*EXERCISE REQUIREMENTS*:
Every line below must be reproduced exactly. Copy them all.

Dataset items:
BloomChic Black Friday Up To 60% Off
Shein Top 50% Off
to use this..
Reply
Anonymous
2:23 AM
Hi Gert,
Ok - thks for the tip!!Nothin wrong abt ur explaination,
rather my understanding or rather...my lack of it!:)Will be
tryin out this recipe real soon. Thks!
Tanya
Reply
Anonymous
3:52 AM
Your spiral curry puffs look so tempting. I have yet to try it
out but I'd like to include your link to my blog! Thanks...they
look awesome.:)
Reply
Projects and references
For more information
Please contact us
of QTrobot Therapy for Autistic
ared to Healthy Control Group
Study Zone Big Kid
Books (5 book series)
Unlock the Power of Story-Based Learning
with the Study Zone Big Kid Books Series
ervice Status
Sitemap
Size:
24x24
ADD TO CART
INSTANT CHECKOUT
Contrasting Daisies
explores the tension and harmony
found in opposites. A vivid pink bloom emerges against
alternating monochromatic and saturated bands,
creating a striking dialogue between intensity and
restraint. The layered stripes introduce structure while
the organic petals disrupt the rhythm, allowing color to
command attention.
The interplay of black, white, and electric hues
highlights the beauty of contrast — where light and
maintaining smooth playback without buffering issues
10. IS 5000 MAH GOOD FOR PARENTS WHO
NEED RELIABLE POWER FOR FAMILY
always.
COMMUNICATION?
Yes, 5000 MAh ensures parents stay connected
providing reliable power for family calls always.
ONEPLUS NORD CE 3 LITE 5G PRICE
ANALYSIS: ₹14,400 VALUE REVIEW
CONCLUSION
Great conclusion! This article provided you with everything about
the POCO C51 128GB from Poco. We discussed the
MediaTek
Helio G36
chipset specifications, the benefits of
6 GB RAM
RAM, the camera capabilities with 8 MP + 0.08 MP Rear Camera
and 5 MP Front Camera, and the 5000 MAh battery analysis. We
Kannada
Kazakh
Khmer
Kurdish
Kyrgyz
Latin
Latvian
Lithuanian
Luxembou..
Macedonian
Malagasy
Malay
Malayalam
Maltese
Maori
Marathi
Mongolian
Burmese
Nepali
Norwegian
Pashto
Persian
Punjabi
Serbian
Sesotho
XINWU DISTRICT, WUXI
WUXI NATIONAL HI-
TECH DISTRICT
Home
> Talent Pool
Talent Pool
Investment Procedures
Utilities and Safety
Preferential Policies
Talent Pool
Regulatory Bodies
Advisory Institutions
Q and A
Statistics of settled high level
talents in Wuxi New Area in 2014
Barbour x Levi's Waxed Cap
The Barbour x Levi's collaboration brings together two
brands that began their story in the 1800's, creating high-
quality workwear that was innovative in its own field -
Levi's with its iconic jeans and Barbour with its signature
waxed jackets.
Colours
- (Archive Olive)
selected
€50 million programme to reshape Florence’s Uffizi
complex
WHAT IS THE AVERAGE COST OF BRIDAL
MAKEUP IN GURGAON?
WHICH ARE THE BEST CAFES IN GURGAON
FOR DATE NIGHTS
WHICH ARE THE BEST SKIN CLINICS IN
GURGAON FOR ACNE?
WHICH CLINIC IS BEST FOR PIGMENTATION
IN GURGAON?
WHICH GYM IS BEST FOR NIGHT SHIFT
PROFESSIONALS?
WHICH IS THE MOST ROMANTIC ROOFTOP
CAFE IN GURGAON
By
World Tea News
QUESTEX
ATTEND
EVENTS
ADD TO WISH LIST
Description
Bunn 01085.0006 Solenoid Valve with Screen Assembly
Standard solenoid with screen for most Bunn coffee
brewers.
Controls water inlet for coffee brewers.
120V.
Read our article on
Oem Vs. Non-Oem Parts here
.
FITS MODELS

*TASK RESPONSE*:
BloomChic Black Friday Up To 60% Off
Shein Top 50% Off
to use this..
Reply
Anonymous
2:23 AM
Hi Gert,
Ok - thks for the tip!!Nothin wrong abt ur explaination,
rather my understanding or rather...my lack of it!:)Will be
tryin out this recipe real soon. Thks!
Tanya
Reply
Anonymous
3:52 AM
Your spiral curry puffs look so tempting. I have yet to try it
out but I'd like to include your link to my blog! Thanks...they
look awesome.:)
Reply
Projects and references
For more information
Please contact us
of QTrobot Therapy for Autistic
ared to Healthy Control Group
Study Zone Big Kid
Books (5 book series)
Unlock the Power of Story-Based Learning
with the Study Zone Big Kid Books Series
ervice Status
Sitemap
Size:
24x24
ADD TO CART
INSTANT CHECKOUT
Contrasting Daisies
explores the tension and harmony
found in opposites. A vivid pink bloom emerges against
alternating monochromatic and saturated bands,
creating a striking dialogue between intensity and
restraint. The layered stripes introduce structure while
the organic petals disrupt the rhythm, allowing color to
command attention.
The interplay of black, white, and electric hues
highlights the beauty of contrast — where light and
maintaining smooth playback without buffering issues
10. IS 5000 MAH GOOD FOR PARENTS WHO
NEED RELIABLE POWER FOR FAMILY
always.
COMMUNICATION?
Yes, 5000 MAh ensures parents stay connected
providing reliable power for family calls always.
ONEPLUS NORD CE 3 LITE 5G PRICE
ANALYSIS: ₹14,400 VALUE REVIEW
CONCLUSION
Great conclusion! This article provided you with everything about
the POCO C51 128GB from Poco. We discussed the
MediaTek
Helio G36
chipset specifications, the benefits of
6 GB RAM
RAM, the camera capabilities with 8 MP + 0.08 MP Rear Camera
and 5 MP Front Camera, and the 5000 MAh battery analysis. We
Kannada
Kazakh
Khmer
Kurdish
Kyrgyz
Latin
Latvian
Lithuanian
Luxembou..
Macedonian
Malagasy
Malay
Malayalam
Maltese
Maori
Marathi
Mongolian
Burmese
Nepali
Norwegian
Pashto
Persian
Punjabi
Serbian
Sesotho
XINWU DISTRICT, WUXI
WUXI NATIONAL HI-
TECH DISTRICT
Home
> Talent Pool
Talent Pool
Investment Procedures
Utilities and Safety
Preferential Policies
Talent Pool
Regulatory Bodies
Advisory Institutions
Q and A
Statistics of settled high level
talents in Wuxi New Area in 2014
Barbour x Levi's Waxed Cap
The Barbour x Levi's collaboration brings together two
brands that began their story in the 1800's, creating high-
quality workwear that was innovative in its own field -
Levi's with its iconic jeans and Barbour with its signature
waxed jackets.
Colours
- (Archive Olive)
selected
€50 million programme to reshape Florence’s Uffizi
complex
WHAT IS THE AVERAGE COST OF BRIDAL
MAKEUP IN GURGAON?
WHICH ARE THE BEST CAFES IN GURGAON
FOR DATE NIGHTS
WHICH ARE THE BEST SKIN CLINICS IN
GURGAON FOR ACNE?
WHICH CLINIC IS BEST FOR PIGMENTATION
IN GURGAON?
WHICH GYM IS BEST FOR NIGHT SHIFT
PROFESSIONALS?
WHICH IS THE MOST ROMANTIC ROOFTOP
CAFE IN GURGAON
By
World Tea News
QUESTEX
ATTEND
EVENTS
ADD TO WISH LIST
Description
Bunn 01085.0006 Solenoid Valve with Screen Assembly
Standard solenoid with screen for most Bunn coffee
brewers.
Controls water inlet for coffee brewers.
120V.
Read our article on
Oem Vs. Non-Oem Parts here
.
FITS MODELS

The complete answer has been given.